**PROBLEM**:
Reproduce the whole listing below exactly.
===== RECORD SET =====
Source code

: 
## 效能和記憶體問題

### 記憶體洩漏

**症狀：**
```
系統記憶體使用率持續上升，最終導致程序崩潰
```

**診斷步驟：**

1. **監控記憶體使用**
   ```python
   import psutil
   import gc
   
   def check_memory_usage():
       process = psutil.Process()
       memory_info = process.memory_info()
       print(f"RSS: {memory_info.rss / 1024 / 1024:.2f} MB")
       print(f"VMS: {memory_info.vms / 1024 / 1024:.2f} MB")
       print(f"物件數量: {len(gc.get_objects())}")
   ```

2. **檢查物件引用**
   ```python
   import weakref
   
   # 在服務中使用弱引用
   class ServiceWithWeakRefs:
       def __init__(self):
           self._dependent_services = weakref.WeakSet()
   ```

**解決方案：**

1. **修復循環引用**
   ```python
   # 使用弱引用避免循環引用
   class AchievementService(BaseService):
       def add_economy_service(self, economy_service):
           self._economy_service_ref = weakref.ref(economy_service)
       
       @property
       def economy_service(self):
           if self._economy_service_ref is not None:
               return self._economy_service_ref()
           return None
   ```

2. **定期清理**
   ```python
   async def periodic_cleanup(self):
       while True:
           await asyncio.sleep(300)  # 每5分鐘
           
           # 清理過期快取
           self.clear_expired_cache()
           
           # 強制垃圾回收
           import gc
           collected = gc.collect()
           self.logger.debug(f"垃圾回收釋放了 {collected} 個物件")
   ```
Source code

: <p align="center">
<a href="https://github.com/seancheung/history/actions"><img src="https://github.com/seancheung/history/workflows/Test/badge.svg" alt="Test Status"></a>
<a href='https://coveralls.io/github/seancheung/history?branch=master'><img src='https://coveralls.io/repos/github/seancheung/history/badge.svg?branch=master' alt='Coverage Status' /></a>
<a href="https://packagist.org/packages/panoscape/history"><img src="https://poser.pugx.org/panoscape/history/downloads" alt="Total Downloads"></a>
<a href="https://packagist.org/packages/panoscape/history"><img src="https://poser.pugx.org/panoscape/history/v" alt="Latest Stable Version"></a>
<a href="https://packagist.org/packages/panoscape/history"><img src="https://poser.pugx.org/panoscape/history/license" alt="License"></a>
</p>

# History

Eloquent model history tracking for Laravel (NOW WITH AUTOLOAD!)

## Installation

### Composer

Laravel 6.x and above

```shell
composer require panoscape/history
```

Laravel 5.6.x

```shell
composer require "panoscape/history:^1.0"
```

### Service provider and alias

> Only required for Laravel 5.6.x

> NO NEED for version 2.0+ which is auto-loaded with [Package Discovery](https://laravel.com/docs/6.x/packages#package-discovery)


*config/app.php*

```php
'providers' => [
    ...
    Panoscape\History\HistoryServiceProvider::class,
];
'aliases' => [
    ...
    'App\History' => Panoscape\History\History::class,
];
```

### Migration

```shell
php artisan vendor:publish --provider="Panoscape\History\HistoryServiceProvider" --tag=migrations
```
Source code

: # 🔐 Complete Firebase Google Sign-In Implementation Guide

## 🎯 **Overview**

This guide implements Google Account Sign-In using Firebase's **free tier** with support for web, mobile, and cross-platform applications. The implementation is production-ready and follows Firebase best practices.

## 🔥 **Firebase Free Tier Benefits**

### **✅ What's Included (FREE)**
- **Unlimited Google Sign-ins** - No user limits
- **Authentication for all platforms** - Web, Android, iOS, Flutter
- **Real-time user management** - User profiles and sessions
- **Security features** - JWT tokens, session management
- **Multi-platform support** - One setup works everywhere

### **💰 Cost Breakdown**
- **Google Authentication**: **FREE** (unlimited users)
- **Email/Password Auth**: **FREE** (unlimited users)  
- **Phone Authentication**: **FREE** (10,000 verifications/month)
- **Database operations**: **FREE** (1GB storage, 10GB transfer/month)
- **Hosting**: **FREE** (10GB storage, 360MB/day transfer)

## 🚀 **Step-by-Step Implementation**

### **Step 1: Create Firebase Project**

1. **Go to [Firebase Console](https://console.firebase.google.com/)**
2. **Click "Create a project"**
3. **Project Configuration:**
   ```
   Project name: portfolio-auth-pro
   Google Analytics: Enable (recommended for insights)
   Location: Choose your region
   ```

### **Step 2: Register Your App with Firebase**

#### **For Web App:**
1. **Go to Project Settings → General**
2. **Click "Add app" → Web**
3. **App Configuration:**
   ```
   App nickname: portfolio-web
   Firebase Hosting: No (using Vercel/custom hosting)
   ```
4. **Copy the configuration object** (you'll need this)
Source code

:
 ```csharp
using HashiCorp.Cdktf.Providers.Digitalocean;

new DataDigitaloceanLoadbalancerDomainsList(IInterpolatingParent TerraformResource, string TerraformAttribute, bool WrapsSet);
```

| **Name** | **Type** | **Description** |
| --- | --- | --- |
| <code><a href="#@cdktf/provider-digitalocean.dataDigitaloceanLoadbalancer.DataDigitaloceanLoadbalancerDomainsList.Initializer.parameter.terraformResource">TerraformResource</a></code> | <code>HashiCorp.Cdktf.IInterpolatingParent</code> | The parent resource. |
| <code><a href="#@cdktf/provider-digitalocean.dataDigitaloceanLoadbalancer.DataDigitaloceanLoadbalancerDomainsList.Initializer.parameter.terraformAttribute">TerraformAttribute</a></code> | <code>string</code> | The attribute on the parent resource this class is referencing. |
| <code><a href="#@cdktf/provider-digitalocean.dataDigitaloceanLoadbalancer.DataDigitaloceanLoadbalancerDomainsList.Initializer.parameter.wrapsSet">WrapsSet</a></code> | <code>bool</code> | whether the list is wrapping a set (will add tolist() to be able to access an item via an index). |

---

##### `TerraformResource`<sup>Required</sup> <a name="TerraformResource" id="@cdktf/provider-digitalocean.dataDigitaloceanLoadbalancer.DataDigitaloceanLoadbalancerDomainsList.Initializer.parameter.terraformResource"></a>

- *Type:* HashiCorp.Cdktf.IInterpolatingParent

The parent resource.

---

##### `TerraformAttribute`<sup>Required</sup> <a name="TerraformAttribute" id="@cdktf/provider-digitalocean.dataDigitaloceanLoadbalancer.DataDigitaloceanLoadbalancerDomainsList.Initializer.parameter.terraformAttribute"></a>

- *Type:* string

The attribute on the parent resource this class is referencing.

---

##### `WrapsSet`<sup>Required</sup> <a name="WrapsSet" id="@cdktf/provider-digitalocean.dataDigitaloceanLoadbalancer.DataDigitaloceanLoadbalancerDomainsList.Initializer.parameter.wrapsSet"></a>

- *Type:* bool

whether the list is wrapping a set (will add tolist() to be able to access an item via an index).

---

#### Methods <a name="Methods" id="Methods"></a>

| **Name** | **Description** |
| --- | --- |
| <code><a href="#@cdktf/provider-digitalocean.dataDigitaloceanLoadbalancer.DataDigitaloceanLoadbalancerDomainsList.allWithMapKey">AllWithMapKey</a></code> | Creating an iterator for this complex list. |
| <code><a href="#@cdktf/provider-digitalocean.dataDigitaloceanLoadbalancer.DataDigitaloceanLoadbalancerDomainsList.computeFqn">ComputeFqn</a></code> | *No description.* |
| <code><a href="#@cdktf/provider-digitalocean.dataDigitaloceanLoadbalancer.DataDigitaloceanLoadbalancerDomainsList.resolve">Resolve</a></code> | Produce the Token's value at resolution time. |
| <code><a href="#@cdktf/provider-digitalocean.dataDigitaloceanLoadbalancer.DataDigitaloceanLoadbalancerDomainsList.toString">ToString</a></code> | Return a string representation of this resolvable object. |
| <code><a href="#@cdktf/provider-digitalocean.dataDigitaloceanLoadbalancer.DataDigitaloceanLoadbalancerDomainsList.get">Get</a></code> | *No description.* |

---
=====
**THE COMPLETED TASK**:
Source code

: 
## 效能和記憶體問題

### 記憶體洩漏

**症狀：**
```
系統記憶體使用率持續上升，最終導致程序崩潰
```

**診斷步驟：**

1. **監控記憶體使用**
   ```python
   import psutil
   import gc
   
   def check_memory_usage():
       process = psutil.Process()
       memory_info = process.memory_info()
       print(f"RSS: {memory_info.rss / 1024 / 1024:.2f} MB")
       print(f"VMS: {memory_info.vms / 1024 / 1024:.2f} MB")
       print(f"物件數量: {len(gc.get_objects())}")
   ```

2. **檢查物件引用**
   ```python
   import weakref
   
   # 在服務中使用弱引用
   class ServiceWithWeakRefs:
       def __init__(self):
           self._dependent_services = weakref.WeakSet()
   ```

**解決方案：**

1. **修復循環引用**
   ```python
   # 使用弱引用避免循環引用
   class AchievementService(BaseService):
       def add_economy_service(self, economy_service):
           self._economy_service_ref = weakref.ref(economy_service)
       
       @property
       def economy_service(self):
           if self._economy_service_ref is not None:
               return self._economy_service_ref()
           return None
   ```

2. **定期清理**
   ```python
   async def periodic_cleanup(self):
       while True:
           await asyncio.sleep(300)  # 每5分鐘
           
           # 清理過期快取
           self.clear_expired_cache()
           
           # 強制垃圾回收
           import gc
           collected = gc.collect()
           self.logger.debug(f"垃圾回收釋放了 {collected} 個物件")
   ```
Source code

: <p align="center">
<a href="https://github.com/seancheung/history/actions"><img src="https://github.com/seancheung/history/workflows/Test/badge.svg" alt="Test Status"></a>
<a href='https://coveralls.io/github/seancheung/history?branch=master'><img src='https://coveralls.io/repos/github/seancheung/history/badge.svg?branch=master' alt='Coverage Status' /></a>
<a href="https://packagist.org/packages/panoscape/history"><img src="https://poser.pugx.org/panoscape/history/downloads" alt="Total Downloads"></a>
<a href="https://packagist.org/packages/panoscape/history"><img src="https://poser.pugx.org/panoscape/history/v" alt="Latest Stable Version"></a>
<a href="https://packagist.org/packages/panoscape/history"><img src="https://poser.pugx.org/panoscape/history/license" alt="License"></a>
</p>

# History

Eloquent model history tracking for Laravel (NOW WITH AUTOLOAD!)

## Installation

### Composer

Laravel 6.x and above

```shell
composer require panoscape/history
```

Laravel 5.6.x

```shell
composer require "panoscape/history:^1.0"
```

### Service provider and alias

> Only required for Laravel 5.6.x

> NO NEED for version 2.0+ which is auto-loaded with [Package Discovery](https://laravel.com/docs/6.x/packages#package-discovery)


*config/app.php*

```php
'providers' => [
    ...
    Panoscape\History\HistoryServiceProvider::class,
];
'aliases' => [
    ...
    'App\History' => Panoscape\History\History::class,
];
```

### Migration

```shell
php artisan vendor:publish --provider="Panoscape\History\HistoryServiceProvider" --tag=migrations
```
Source code

: # 🔐 Complete Firebase Google Sign-In Implementation Guide

## 🎯 **Overview**

This guide implements Google Account Sign-In using Firebase's **free tier** with support for web, mobile, and cross-platform applications. The implementation is production-ready and follows Firebase best practices.

## 🔥 **Firebase Free Tier Benefits**

### **✅ What's Included (FREE)**
- **Unlimited Google Sign-ins** - No user limits
- **Authentication for all platforms** - Web, Android, iOS, Flutter
- **Real-time user management** - User profiles and sessions
- **Security features** - JWT tokens, session management
- **Multi-platform support** - One setup works everywhere

### **💰 Cost Breakdown**
- **Google Authentication**: **FREE** (unlimited users)
- **Email/Password Auth**: **FREE** (unlimited users)  
- **Phone Authentication**: **FREE** (10,000 verifications/month)
- **Database operations**: **FREE** (1GB storage, 10GB transfer/month)
- **Hosting**: **FREE** (10GB storage, 360MB/day transfer)

## 🚀 **Step-by-Step Implementation**

### **Step 1: Create Firebase Project**

1. **Go to [Firebase Console](https://console.firebase.google.com/)**
2. **Click "Create a project"**
3. **Project Configuration:**
   ```
   Project name: portfolio-auth-pro
   Google Analytics: Enable (recommended for insights)
   Location: Choose your region
   ```

### **Step 2: Register Your App with Firebase**

#### **For Web App:**
1. **Go to Project Settings → General**
2. **Click "Add app" → Web**
3. **App Configuration:**
   ```
   App nickname: portfolio-web
   Firebase Hosting: No (using Vercel/custom hosting)
   ```
4. **Copy the configuration object** (you'll need this)
Source code

:
 ```csharp
using HashiCorp.Cdktf.Providers.Digitalocean;

new DataDigitaloceanLoadbalancerDomainsList(IInterpolatingParent TerraformResource, string TerraformAttribute, bool WrapsSet);
```

| **Name** | **Type** | **Description** |
| --- | --- | --- |
| <code><a href="#@cdktf/provider-digitalocean.dataDigitaloceanLoadbalancer.DataDigitaloceanLoadbalancerDomainsList.Initializer.parameter.terraformResource">TerraformResource</a></code> | <code>HashiCorp.Cdktf.IInterpolatingParent</code> | The parent resource. |
| <code><a href="#@cdktf/provider-digitalocean.dataDigitaloceanLoadbalancer.DataDigitaloceanLoadbalancerDomainsList.Initializer.parameter.terraformAttribute">TerraformAttribute</a></code> | <code>string</code> | The attribute on the parent resource this class is referencing. |
| <code><a href="#@cdktf/provider-digitalocean.dataDigitaloceanLoadbalancer.DataDigitaloceanLoadbalancerDomainsList.Initializer.parameter.wrapsSet">WrapsSet</a></code> | <code>bool</code> | whether the list is wrapping a set (will add tolist() to be able to access an item via an index). |

---

##### `TerraformResource`<sup>Required</sup> <a name="TerraformResource" id="@cdktf/provider-digitalocean.dataDigitaloceanLoadbalancer.DataDigitaloceanLoadbalancerDomainsList.Initializer.parameter.terraformResource"></a>

- *Type:* HashiCorp.Cdktf.IInterpolatingParent

The parent resource.

---

##### `TerraformAttribute`<sup>Required</sup> <a name="TerraformAttribute" id="@cdktf/provider-digitalocean.dataDigitaloceanLoadbalancer.DataDigitaloceanLoadbalancerDomainsList.Initializer.parameter.terraformAttribute"></a>

- *Type:* string

The attribute on the parent resource this class is referencing.

---

##### `WrapsSet`<sup>Required</sup> <a name="WrapsSet" id="@cdktf/provider-digitalocean.dataDigitaloceanLoadbalancer.DataDigitaloceanLoadbalancerDomainsList.Initializer.parameter.wrapsSet"></a>

- *Type:* bool

whether the list is wrapping a set (will add tolist() to be able to access an item via an index).

---

#### Methods <a name="Methods" id="Methods"></a>

| **Name** | **Description** |
| --- | --- |
| <code><a href="#@cdktf/provider-digitalocean.dataDigitaloceanLoadbalancer.DataDigitaloceanLoadbalancerDomainsList.allWithMapKey">AllWithMapKey</a></code> | Creating an iterator for this complex list. |
| <code><a href="#@cdktf/provider-digitalocean.dataDigitaloceanLoadbalancer.DataDigitaloceanLoadbalancerDomainsList.computeFqn">ComputeFqn</a></code> | *No description.* |
| <code><a href="#@cdktf/provider-digitalocean.dataDigitaloceanLoadbalancer.DataDigitaloceanLoadbalancerDomainsList.resolve">Resolve</a></code> | Produce the Token's value at resolution time. |
| <code><a href="#@cdktf/provider-digitalocean.dataDigitaloceanLoadbalancer.DataDigitaloceanLoadbalancerDomainsList.toString">ToString</a></code> | Return a string representation of this resolvable object. |
| <code><a href="#@cdktf/provider-digitalocean.dataDigitaloceanLoadbalancer.DataDigitaloceanLoadbalancerDomainsList.get">Get</a></code> | *No description.* |

---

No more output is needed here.